The bottom line is that we need more free enterprise, and we need more virtue. Sadly, the Great Society and the sexual revolution have deprived us of both.
The key to ending poverty, despite the growing concentration of wealth at the top, is God and the markets. Of course, Ayn Rand, the intellectual figurehead of the kind of laissez-faire economics advocated by French, was a devout Atheist. I’ve read Atlas Shrugged and The Fountainhead, my “Introduction to Philosophy” professor was the editor of the Ayn Rand Reader, and my father would like to think himself an objectivist, but he cares about people too much to truly commit. These, I think, are enough to establish my bona fides. In her own words:
There has never been a philosophy, a theory or a doctrine, that attacked (or ‘limited’) reason, which did not preach submission to the power of some authority.
So now that we have kicked out one of French’s legs, let’s go for the other one: religion. I did a quick Google search for “Jesus poverty quotes” and it returned 7.3 million views. This one from Deuteronomy 15:7, 11 makes my point sufficiently:
If there is a poor man among your brothers in any of the towns of the land that the LORD your God is giving you, do not be hardhearted or tightfisted toward your poor brother. There will always be poor people in the land. Therefore I command you to be openhanded toward your brothers and toward the poor and needy in your land.

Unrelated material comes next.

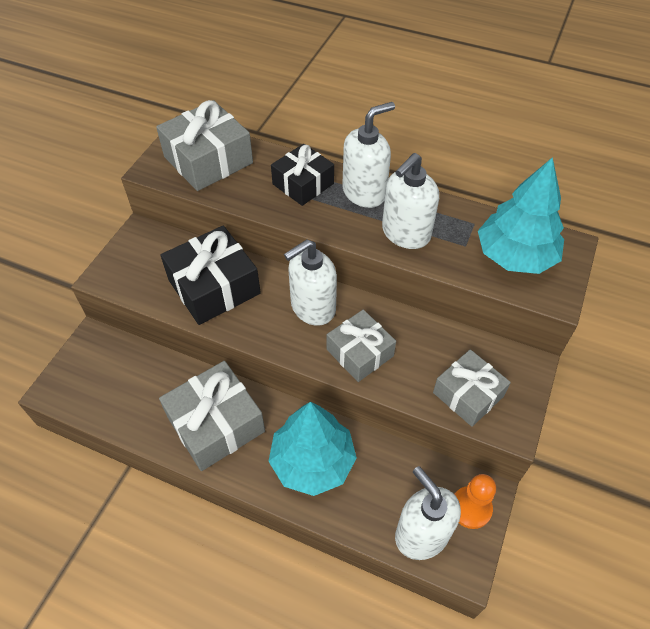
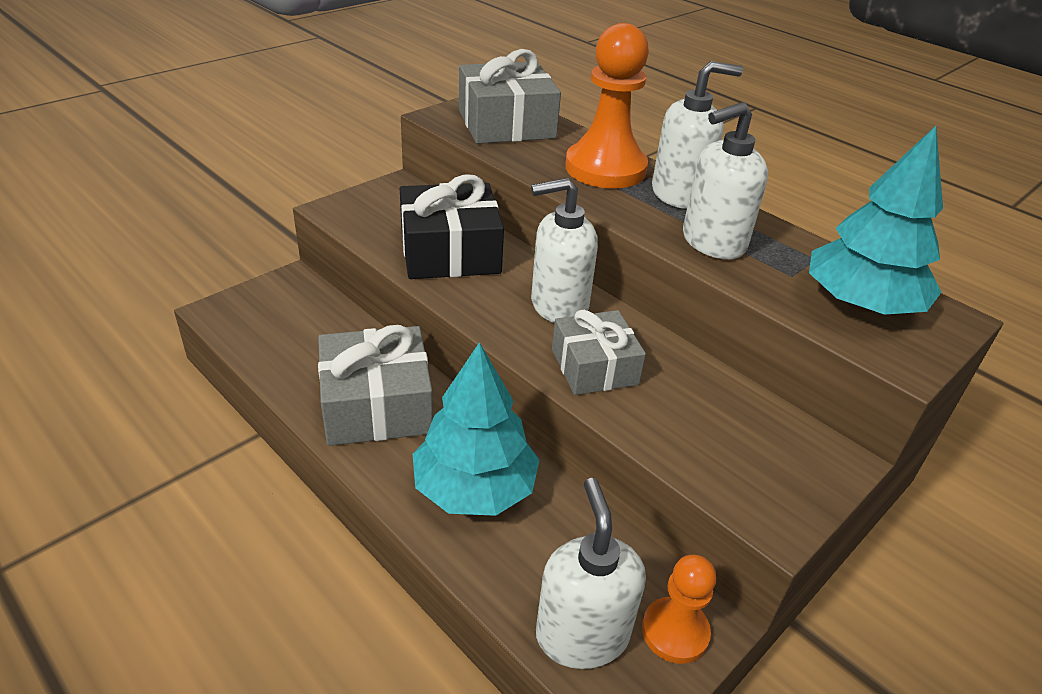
camera: 20 degrees right, 15 degrees down
(303, 184) = (605, 168): black gift -> orange pawn
(468, 394) = (726, 460): grey gift -> none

Were Jesus to return to earth today and come face-to-face with David French, do you think he would say, “You’re absolutely right, Dave – the poor are depraved.” I supposed that French would say that the Levites weren’t welfare queens.
David French is either an ostrich clinging to a romanticized version of the American dream, an idiot, or both. In this country more than many others around the world, if you work hard, you can be successful. But to posit that everyone in this world is dealt the same hand and the ones currently earning less than $40K a year to provide for a family of four have simply chosen a life of “depravity” is ludicrous. Remember Dave – that kind of thinking will get you left behind.